Cerca de um ano depois de várias plataformas de comércio eletrónico na China terem deixado de mostrar a loja digital da marca de vestuário sueca H&M, a empresa precisa de ter alguns cuidados para voltar a esse mercado.

Mariana da Silva Godinho

Cerca de um ano depois de várias plataformas de comércio eletrónico na China terem deixado de mostrar a loja digital da marca de vestuário sueca H&M, a empresa precisa de ter alguns cuidados para voltar a esse mercado.

A decisão da marca foi tomada meses depois de a empresa ter anunciado a suspensão da utilização do algodão de Xinjiang, devido à alegada utilização de trabalho forçado no setor naquela província autónoma do noroeste da China.



Desde 2019 que as vendas da H&M estavam a deteriorar-se, e ao estudar o que aconteceu na China percebeu que isso aconteceu por não ser particularmente valorizada pelas autoridades locais, segundo fontes a que a ‘Bloomberg’ teve acesso.

Ao mesmo tempo, a publicação explicou que os impostos que a empresa sueca pagava na China não eram significativos e a posição que tomava em não patrocinar eventos do governo mostrava que não era uma prioridade da H&M estabelecer uma relação com o governo chinês.

Segundo a ‘Bloomberg’, a H&M precisa de aumentar as vendas, mas ao mesmo tempo manter um comportamento discreto para que não haja mais problemas nas redes sociais.
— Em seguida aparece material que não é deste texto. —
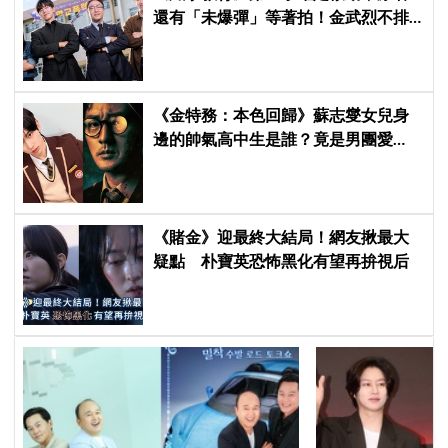
還有「未爆彈」等著拍！金武烈不排
除「打更大」
《金特務：本色回歸》蘇志燮女兒身
邊的帥氣高中生是誰？竟是男團愛
豆，首次挑戰演戲便留下深刻印象
《賭金》迎最終大結局！網友揪最大
疑點 朴寶英恐怖黑化有望再拚視后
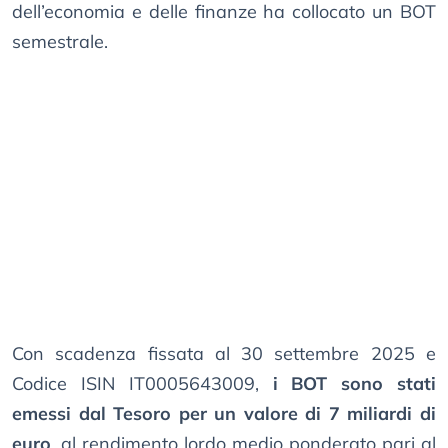
dell’economia e delle finanze ha collocato un BOT
semestrale.
Con scadenza fissata al 30 settembre 2025 e
Codice ISIN IT0005643009,
i BOT sono stati
emessi dal Tesoro per un valore di 7 miliardi di
euro
, al rendimento lordo medio ponderato pari al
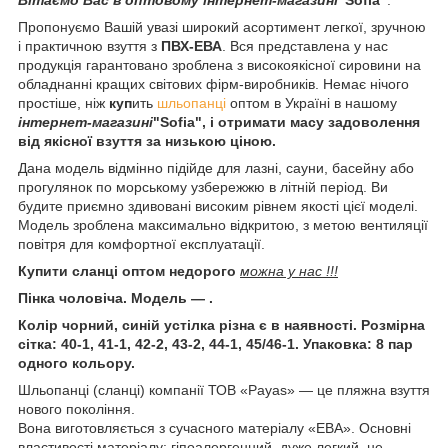
Пропонуємо Вашій увазі широкий асортимент легкої, зручною
і практичною взуття з
ПВХ-ЕВА
. Вся представлена у нас
продукція гарантовано зроблена з високоякісної сировини на
обладнанні кращих світових фірм-виробників. Немає нічого
простіше, ніж
ку
п
ить
шльопанці
оптом в Україні
в нашому
інтернет-магазині
"Sofia", і отримати масу задоволення
від якісної взуття за низькою ціною.
Дана модель відмінно підійде для лазні, саун
и, басейну або
прогулянок по морському узбережжю в літній період. Ви
будите приємно здивовані високим рівнем якості цієї моделі.
Модель
зроблена максимально відкритою, з метою вентиляції
повітря для комфортної експлуатації.
Купити сланці оптом недорого
можна у нас !!!
Пінка чоловіча. Модель ― .
Колір чорний, синій устілка різна є в наявності. Розмірна
сітка: 40-1, 41-1, 42-2, 43-2, 44-1, 45/46-1. Упаковка: 8 пар
одного кольору.
Шльопанці (сланці) компанії ТОВ «Payas» — це пляжна взуття
нового покоління.
Вона виготовляється з сучасного матеріалу «ЕВА». Основні
властивості матеріалу: гіпоалергенний, дуже легкий, не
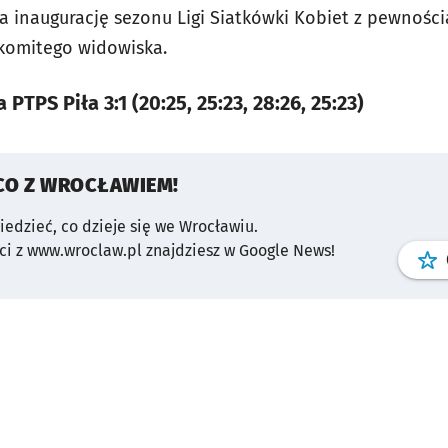
na inaugurację sezonu Ligi Siatkówki Kobiet z pewnością
komitego widowiska.
PTPS Piła 3:1 (20:25, 25:23, 28:26, 25:23)
CO Z WROCŁAWIEM!
wiedzieć, co dzieje się we Wrocławiu.
i z www.wroclaw.pl znajdziesz w Google News!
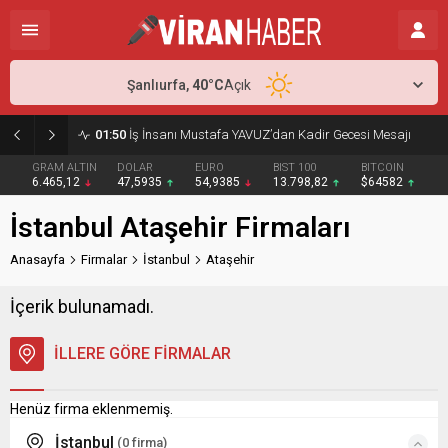
Şanlıurfa,
40
°C
Açık
01:50
İş İnsanı Mustafa YAVUZ’dan Kadir Gecesi Mesajı
GRAM ALTIN
DOLAR
EURO
BIST 100
BITCOIN
6.465,12
47,5935
54,9385
13.798,82
$64582
İstanbul Ataşehir Firmaları
Anasayfa
Firmalar
İstanbul
Ataşehir
İçerik bulunamadı.
İLLERE GÖRE FİRMALAR
Henüz firma eklenmemiş.
İstanbul
(0 firma)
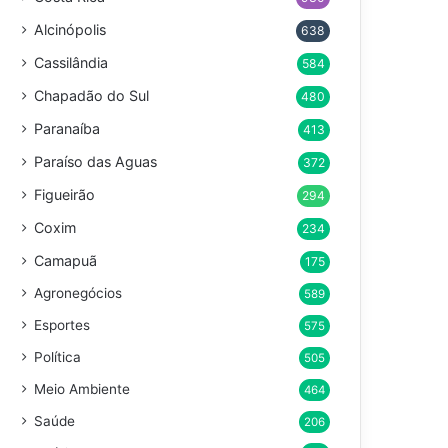
Alcinópolis
638
Cassilândia
584
Chapadão do Sul
480
Paranaíba
413
Paraíso das Aguas
372
Figueirão
294
Coxim
234
Camapuã
175
Agronegócios
589
Esportes
575
Política
505
Meio Ambiente
464
Saúde
206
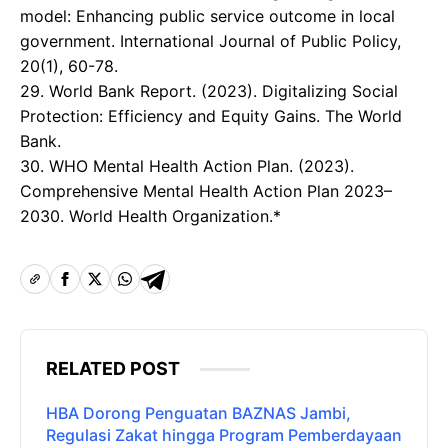
model: Enhancing public service outcome in local
government. International Journal of Public Policy,
20(1), 60-78.
29. World Bank Report. (2023). Digitalizing Social
Protection: Efficiency and Equity Gains. The World
Bank.
30. ​WHO Mental Health Action Plan. (2023).
Comprehensive Mental Health Action Plan 2023–
2030. World Health Organization.*
RELATED POST
HBA Dorong Penguatan BAZNAS Jambi,
Regulasi Zakat hingga Program Pemberdayaan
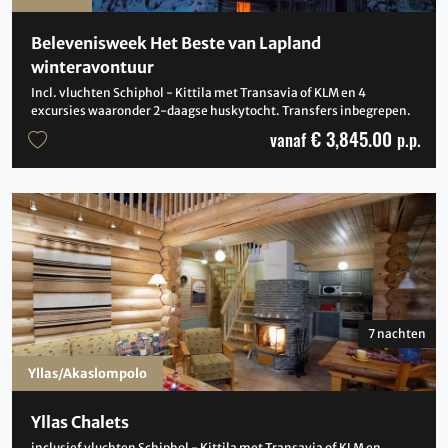
Belevenisweek Het Beste van Lapland
winteravontuur
Incl. vluchten Schiphol - Kittila met Transavia of KLM en 4
excursies waaronder 2-daagse huskytocht. Transfers inbegrepen.
€ 3,845.00
vanaf
p.p.
7 nachten
Yllas/Akaslompolo
Yllas Chalets
inclusief vluchten Schiphol - Kittila met Transavia of KLM en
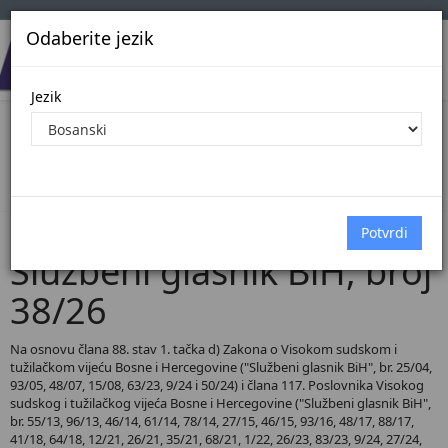
Odaberite jezik
Jezik
Pregled Dokumenata| Broj 38/26
Početna
Dokumenti
Službeni glasnik BiH
Dokumenti pregled
Službeni glasnik BiH, broj
38/26
Na osnovu člana 88. stav 1. tačka d) Zakona o Visokom sudskom i
tužilačkom vijeću Bosne i Hercegovine ("Službeni glasnik BiH", br. 25/04,
93/05, 48/07, 15/08, 63/23, 9/24 i 50/24) i člana 117. Poslovnika Visokog
sudskog i tužilačkog vijeća Bosne i Hercegovine ("Službeni glasnik BiH",
br. 55/13, 96/13, 46/14, 61/14, 78/14, 27/15, 46/15, 93/16, 48/17, 88/17,
41/18, 64/18, 12/21, 26/21, 35/21, 68/21, 1/22, 26/23, 83/23, 9/24, 27/24,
A empresa sueca precisa ainda de ter uma relação melhor com o governo tendo em conta os consumidores europeus e dos EUA.

A marca vai priorizar um alcance mais personalizado na China. Helena Helmersson, CEO da H&M, disse recentemente que ainda há “um potencial claro” de crescimento na região, tendo assim contratado mais funcionários para comunicar diretamente com os clientes através de chats.